Just when you start to think that A/B testing is fairly straightforward, you run into a new strategic controversy.
This one is polarizing: how many variations should you test against the control?
There are many different opinions on this one, some completely opposite. Some of it comes down to strategy, some of it to mathematics. Some of it may depend on the stage of business you are the sophistication of your program.
No matter what the case though, it’s not really a straightforward, easy answer. Let’s start with the easy stuff: the math.
The Multiple Comparisons Problem
When you test many variations at the same time, you run into what is known as “cumulative alpha error.”
Basically, the more test variants you run, the higher the probability of false positives.
Put it this way: if you’re operating on the basis of making decisions at 95% significance, there is a 5% probability of a type 1 error (“alpha error,” or a false positive). That means that in 5% of all cases an assumption of a significant effect is made, even though in reality there is none at all.
This accumulating factor is one argument against the efficiency of the 41 Shades of Blue test from Google (though I’m sure they corrected for this error).
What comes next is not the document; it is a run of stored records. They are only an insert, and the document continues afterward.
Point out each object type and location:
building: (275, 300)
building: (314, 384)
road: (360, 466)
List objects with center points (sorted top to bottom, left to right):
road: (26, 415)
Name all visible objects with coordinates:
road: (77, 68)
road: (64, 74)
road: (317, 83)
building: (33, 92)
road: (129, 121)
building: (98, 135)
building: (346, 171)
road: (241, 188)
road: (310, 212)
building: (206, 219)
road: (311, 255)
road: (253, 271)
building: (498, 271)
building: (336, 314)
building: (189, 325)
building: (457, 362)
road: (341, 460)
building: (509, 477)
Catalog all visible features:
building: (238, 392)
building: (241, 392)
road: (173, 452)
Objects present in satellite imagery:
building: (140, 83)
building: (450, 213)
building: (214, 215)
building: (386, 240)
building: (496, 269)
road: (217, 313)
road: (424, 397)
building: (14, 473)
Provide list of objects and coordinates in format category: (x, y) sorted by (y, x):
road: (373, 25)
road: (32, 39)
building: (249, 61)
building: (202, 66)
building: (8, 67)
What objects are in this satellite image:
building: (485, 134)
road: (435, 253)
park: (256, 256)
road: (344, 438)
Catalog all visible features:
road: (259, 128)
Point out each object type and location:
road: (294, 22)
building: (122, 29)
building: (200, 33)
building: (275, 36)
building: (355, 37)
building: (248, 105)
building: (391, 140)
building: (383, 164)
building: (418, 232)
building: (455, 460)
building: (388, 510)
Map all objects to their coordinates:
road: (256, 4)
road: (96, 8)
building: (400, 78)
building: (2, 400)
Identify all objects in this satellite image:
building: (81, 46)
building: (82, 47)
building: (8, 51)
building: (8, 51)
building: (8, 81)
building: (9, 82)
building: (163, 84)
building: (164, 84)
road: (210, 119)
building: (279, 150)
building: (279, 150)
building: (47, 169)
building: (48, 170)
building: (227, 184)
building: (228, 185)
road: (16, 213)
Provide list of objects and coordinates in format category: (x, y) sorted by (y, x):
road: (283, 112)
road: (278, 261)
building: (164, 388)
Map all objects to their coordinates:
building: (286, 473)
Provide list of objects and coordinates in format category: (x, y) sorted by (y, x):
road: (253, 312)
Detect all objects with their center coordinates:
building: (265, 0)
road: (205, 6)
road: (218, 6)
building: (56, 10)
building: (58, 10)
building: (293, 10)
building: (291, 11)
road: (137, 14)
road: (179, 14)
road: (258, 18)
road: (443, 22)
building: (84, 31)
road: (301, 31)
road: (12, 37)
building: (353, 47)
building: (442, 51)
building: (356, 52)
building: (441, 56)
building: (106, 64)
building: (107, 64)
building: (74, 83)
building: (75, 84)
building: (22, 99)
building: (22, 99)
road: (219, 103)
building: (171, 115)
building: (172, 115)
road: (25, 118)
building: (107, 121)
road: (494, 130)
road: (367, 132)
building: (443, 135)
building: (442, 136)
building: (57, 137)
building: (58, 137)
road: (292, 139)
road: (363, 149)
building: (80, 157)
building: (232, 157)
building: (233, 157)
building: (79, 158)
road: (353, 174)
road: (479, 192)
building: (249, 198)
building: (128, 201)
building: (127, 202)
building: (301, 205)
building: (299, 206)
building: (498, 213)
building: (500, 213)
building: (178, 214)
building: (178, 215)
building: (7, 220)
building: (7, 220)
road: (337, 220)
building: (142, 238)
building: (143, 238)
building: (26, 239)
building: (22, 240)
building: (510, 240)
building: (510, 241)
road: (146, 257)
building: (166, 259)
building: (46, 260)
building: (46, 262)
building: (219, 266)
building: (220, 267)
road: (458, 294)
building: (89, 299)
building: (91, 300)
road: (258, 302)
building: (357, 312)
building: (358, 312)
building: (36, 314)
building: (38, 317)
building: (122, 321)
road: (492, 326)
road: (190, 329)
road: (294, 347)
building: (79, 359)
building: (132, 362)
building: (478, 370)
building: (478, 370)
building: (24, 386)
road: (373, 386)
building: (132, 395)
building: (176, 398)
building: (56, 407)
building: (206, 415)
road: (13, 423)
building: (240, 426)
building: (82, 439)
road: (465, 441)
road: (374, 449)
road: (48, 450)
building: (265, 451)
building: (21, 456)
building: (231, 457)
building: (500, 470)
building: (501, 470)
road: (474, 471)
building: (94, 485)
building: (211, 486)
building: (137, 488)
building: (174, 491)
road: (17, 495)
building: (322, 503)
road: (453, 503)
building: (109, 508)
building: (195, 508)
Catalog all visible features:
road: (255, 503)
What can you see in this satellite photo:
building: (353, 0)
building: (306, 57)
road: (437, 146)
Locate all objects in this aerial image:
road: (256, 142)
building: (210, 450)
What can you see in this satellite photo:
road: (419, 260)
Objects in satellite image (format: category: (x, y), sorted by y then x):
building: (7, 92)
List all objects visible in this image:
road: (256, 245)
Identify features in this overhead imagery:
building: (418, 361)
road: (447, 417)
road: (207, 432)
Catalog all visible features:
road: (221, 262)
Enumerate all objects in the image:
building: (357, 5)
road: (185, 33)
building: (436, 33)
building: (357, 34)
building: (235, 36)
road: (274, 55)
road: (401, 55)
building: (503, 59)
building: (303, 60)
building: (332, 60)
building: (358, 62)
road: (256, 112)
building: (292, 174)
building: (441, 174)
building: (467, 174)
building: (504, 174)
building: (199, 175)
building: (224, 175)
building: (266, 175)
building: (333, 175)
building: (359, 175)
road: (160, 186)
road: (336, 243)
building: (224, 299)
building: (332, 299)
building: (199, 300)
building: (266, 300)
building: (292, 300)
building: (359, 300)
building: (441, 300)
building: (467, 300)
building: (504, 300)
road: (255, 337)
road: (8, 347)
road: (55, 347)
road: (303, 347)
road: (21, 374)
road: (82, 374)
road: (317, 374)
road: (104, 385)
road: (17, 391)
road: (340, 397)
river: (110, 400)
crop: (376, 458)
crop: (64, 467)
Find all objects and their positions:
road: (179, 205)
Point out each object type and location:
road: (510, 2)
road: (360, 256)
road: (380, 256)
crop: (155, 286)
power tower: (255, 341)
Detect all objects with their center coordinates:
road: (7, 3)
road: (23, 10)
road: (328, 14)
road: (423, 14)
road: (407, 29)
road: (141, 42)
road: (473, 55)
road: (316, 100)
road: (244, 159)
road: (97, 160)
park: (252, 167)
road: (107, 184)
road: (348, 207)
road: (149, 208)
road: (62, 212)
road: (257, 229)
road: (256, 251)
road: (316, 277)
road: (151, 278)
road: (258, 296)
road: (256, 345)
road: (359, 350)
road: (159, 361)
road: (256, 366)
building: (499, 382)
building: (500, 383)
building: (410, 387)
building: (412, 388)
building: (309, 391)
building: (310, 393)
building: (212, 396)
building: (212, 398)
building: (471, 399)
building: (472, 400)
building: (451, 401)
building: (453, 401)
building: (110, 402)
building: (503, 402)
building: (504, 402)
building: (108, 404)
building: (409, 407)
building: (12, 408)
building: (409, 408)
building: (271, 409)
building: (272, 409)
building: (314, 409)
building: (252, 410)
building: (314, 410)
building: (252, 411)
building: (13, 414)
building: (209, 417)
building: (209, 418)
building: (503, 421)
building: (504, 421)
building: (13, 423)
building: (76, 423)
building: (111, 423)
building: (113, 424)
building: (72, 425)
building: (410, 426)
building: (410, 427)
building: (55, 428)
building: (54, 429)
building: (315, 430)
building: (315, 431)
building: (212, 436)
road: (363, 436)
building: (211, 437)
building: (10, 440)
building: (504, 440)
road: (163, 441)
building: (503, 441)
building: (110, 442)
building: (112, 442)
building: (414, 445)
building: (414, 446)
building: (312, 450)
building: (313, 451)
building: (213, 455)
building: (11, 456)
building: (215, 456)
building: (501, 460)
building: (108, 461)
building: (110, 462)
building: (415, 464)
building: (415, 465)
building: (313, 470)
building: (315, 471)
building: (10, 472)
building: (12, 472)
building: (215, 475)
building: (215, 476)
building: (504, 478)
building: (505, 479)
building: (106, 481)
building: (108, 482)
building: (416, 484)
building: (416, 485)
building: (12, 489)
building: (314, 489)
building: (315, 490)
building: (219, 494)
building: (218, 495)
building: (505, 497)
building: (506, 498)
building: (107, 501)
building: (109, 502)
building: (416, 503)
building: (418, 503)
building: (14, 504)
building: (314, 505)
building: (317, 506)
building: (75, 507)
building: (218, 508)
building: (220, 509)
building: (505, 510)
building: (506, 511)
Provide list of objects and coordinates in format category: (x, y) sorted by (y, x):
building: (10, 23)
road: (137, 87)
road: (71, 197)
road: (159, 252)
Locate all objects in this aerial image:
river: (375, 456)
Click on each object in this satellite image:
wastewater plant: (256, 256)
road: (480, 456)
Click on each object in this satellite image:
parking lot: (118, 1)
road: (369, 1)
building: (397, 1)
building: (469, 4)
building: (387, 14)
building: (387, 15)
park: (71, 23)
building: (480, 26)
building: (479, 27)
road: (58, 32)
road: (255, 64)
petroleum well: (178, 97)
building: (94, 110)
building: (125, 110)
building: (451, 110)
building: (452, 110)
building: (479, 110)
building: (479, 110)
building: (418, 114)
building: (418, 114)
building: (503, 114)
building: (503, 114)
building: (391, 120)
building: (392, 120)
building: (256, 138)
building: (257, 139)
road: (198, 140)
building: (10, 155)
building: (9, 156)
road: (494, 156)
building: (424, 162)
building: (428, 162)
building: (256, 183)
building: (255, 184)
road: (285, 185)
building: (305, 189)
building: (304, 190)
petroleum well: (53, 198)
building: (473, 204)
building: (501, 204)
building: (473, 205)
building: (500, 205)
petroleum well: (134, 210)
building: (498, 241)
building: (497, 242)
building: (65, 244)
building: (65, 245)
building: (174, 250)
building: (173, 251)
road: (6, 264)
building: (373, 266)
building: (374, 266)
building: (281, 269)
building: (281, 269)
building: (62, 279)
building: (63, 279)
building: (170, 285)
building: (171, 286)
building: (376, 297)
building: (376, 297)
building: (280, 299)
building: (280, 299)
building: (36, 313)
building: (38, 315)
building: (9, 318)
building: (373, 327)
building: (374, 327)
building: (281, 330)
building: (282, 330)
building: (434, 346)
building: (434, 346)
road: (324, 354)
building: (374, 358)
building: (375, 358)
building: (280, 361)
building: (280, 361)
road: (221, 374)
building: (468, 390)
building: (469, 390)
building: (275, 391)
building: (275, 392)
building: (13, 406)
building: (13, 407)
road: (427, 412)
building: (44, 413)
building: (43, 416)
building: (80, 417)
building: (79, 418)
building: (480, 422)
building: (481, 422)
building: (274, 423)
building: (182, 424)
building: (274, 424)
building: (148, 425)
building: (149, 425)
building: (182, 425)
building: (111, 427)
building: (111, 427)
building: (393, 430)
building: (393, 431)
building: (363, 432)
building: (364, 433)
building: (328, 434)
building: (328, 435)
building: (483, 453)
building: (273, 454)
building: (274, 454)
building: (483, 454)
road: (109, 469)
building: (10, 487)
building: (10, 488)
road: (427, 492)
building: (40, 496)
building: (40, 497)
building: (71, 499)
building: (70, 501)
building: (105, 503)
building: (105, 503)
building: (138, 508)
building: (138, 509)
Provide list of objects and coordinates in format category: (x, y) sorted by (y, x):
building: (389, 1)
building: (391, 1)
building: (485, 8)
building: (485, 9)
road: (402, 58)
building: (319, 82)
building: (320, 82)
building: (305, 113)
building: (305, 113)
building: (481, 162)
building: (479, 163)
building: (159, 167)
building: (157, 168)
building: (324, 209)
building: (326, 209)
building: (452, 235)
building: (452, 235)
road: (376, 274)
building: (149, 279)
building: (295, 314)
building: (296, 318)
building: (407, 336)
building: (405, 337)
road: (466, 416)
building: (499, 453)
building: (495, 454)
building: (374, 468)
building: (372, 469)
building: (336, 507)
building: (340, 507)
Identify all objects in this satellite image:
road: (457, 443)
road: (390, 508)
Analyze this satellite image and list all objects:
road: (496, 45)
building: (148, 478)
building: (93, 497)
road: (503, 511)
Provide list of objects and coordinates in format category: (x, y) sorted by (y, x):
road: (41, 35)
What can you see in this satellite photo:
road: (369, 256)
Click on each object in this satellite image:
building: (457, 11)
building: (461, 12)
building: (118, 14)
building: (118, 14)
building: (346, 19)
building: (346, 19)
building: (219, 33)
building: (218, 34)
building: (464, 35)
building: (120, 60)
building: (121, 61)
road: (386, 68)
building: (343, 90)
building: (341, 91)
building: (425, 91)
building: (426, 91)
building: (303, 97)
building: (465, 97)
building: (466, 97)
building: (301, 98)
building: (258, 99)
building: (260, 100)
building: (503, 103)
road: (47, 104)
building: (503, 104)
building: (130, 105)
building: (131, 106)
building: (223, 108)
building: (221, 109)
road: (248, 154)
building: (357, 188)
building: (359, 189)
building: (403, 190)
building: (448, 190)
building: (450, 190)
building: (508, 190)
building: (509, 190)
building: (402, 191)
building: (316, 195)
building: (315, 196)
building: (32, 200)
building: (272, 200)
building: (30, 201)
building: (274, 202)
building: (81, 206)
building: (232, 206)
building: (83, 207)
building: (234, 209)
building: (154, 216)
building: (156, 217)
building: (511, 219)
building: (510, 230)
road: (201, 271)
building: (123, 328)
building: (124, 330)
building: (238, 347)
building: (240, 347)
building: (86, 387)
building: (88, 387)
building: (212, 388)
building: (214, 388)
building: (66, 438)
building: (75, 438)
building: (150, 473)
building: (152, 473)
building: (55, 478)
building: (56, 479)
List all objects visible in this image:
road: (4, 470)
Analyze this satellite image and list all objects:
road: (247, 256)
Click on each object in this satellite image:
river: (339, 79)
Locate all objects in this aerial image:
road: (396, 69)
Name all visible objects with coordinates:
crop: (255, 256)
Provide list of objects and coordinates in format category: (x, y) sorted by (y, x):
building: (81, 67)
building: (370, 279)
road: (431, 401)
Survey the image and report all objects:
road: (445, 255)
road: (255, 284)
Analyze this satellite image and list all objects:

Here’s a great visual from konversionsKRAFT to illustrate the increasing risk:
The way you can calculate the cumulative alpha is:
Cumulative alpha = 1-(1-Alpha)^k
Alpha = selected significance level, as a rule 0.05
k = number of test variants in your test (without the control)
So you can see your risk of a false positive increases drastically with each new variation. It should be obvious, then – only test one variation, right?
Well, not really. Most tools, including Optimizely, VWO, and Conductrics, have built in procedures for correcting what is known as the Multiple Comparisons Problem. They may use different techniques, but they solve for the problem.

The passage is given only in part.